══ Entries supplied ══
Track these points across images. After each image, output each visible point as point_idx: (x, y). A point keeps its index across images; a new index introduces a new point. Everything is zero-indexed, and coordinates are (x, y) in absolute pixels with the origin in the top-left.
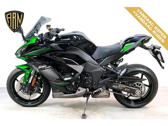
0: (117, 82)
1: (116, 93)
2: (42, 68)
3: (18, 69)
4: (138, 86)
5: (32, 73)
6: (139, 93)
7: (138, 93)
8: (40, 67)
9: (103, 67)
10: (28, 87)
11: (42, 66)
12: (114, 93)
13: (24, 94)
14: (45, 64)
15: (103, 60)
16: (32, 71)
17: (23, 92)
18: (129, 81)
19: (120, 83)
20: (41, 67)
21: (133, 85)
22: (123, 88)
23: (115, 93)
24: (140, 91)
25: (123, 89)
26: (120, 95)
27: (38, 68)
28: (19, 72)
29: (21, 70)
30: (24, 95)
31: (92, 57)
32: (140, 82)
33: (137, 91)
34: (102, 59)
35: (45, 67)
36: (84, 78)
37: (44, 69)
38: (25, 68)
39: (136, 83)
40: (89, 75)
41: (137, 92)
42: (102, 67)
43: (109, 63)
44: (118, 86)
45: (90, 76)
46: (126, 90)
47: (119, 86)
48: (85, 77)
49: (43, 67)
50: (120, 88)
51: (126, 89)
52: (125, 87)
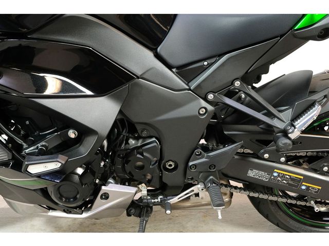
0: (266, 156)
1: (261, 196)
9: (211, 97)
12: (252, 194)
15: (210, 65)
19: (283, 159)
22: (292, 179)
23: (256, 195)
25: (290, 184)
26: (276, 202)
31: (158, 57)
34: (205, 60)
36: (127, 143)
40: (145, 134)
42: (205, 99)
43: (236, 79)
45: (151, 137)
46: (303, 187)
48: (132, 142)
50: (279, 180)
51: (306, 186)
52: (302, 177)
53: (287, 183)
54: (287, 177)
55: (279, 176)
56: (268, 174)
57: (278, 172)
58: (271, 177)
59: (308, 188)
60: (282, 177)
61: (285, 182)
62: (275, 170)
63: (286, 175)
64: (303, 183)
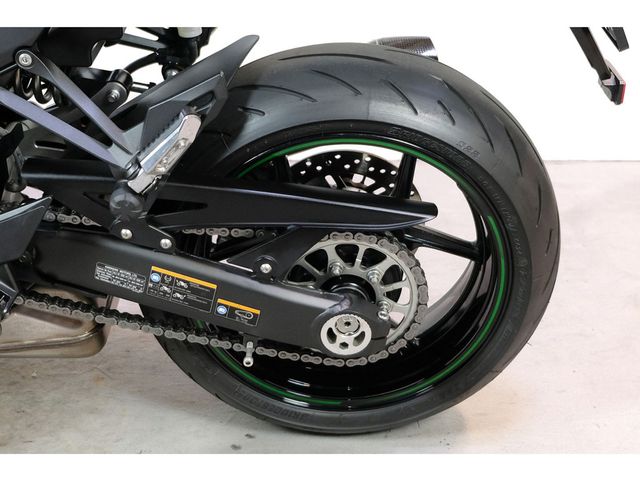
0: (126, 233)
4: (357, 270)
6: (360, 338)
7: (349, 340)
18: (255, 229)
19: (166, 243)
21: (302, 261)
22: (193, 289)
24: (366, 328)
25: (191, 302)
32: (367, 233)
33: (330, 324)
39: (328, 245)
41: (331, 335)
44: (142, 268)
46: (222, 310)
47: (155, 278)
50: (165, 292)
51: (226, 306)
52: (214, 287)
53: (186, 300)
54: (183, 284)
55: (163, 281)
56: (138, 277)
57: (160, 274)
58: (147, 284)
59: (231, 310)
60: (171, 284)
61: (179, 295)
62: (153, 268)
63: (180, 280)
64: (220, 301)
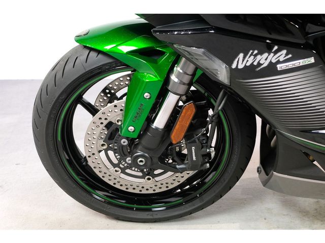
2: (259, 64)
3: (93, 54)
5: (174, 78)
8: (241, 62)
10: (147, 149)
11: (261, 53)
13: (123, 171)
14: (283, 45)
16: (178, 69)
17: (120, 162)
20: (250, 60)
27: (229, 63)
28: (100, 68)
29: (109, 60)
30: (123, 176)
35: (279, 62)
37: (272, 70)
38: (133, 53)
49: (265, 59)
═══
[Task item]
Set down again, word for word, the stretch of records from the line with "32: (140, 82)" to the line with "51: (126, 89)", both of those lines included.

[Result below]
32: (140, 82)
33: (137, 91)
34: (102, 59)
35: (45, 67)
36: (84, 78)
37: (44, 69)
38: (25, 68)
39: (136, 83)
40: (89, 75)
41: (137, 92)
42: (102, 67)
43: (109, 63)
44: (118, 86)
45: (90, 76)
46: (126, 90)
47: (119, 86)
48: (85, 77)
49: (43, 67)
50: (120, 88)
51: (126, 89)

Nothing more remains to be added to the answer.